ジョコビッチ来日の真の理由。悲願達成へ早くも「準備」を始めている (3ページ目)

  • 内田暁●取材・文 text by Uchida Akatsuki
  • photo by AFLO

 だからこそ、現在32歳のセルビアの英雄は、オリンピックの金メダルを「自身の残りのキャリアにおける、最大の目標にして悲願」だと定義した。

「北京で銅メダルを母国に持ち帰れたのは、私の誇りだ。だからこそ東京では、もっといいものを持ち帰りたい。自分はまだ若く、情熱も感じている。夢を実現できると信じているが、まずは一歩一歩進んで、いい状態に持っていきたい」。

 その「夢」の実現のため、彼は来年のオリンピックに向けて、早くも次のようなビジョンを抱いていると言った。

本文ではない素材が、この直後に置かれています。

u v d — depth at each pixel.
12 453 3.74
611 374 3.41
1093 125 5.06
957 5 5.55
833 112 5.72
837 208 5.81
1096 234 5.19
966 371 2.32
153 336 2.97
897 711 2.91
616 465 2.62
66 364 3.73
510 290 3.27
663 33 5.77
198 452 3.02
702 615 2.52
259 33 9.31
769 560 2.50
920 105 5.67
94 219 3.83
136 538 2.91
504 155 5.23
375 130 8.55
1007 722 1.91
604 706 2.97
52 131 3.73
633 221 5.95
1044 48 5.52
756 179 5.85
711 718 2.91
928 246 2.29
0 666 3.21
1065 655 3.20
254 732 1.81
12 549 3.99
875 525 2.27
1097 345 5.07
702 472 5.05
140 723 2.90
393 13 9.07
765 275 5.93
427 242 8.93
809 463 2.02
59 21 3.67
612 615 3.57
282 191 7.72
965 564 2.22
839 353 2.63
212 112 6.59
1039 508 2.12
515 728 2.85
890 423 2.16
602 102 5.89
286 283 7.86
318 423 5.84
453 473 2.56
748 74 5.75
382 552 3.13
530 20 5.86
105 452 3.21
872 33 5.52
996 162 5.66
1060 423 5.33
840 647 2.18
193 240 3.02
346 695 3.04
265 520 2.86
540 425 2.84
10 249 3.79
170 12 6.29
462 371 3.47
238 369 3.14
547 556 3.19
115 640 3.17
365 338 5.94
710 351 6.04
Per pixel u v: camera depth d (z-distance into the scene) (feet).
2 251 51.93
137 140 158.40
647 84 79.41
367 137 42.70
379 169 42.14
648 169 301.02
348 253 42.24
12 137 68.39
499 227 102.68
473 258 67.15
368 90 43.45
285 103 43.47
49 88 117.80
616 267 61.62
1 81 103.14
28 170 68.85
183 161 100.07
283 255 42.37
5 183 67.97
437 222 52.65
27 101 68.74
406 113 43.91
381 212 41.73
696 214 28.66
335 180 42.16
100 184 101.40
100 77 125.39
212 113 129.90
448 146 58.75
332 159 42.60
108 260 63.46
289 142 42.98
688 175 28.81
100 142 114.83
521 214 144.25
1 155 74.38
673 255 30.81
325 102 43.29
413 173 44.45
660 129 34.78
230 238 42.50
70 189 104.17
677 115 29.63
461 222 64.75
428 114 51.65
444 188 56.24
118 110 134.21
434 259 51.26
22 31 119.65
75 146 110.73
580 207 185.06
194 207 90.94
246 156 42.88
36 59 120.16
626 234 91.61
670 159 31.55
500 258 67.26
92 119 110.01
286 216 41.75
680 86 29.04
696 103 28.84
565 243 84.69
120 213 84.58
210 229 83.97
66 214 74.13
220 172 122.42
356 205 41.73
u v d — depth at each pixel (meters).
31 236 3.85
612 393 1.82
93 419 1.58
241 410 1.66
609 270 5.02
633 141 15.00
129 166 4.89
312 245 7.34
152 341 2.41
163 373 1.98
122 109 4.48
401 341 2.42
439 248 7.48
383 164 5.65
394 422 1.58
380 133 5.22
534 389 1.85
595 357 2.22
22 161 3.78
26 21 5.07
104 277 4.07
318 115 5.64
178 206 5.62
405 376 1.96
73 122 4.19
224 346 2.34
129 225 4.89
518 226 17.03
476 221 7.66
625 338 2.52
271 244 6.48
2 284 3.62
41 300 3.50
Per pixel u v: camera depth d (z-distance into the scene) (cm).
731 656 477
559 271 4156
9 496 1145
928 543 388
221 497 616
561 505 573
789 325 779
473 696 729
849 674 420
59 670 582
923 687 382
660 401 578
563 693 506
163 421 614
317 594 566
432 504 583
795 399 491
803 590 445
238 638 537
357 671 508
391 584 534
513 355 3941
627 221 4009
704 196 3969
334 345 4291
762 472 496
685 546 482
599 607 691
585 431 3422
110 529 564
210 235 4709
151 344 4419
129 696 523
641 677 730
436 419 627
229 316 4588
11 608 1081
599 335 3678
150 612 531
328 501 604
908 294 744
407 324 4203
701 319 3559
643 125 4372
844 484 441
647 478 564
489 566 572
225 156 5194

「まずは、暑さや湿度などの困難な現実を、精神的に受け入れること。そして次に大切なのは、事前の準備。健康状態を維持し、可能なかぎり早く東京を訪れて、万全の準備をしたい。

 オリンピックの時期は、ツアースケジュール的にも大会の多い時期なので、どこかのトーナメントを犠牲にしなくてはいけないかもしれない。1年後に何が起きるかはわからないが、オリンピックは間違いなく、私の最優先事項だ」。

 今回、東京を訪れた彼は、以前から「とても共感を抱き、尊敬していた」という日本文化に触れるべく、日帰りで京都を訪れ、牛若丸と天狗の伝承が残る鞍馬山にも登った。

 楽天オープンでは、勝つたびに新たに覚えた日本語を披露し、日を追うごとにさらなるファンを獲得している。

 世界1位が追い求める「夢」にして「悲願」への旅は、すでに始まっている。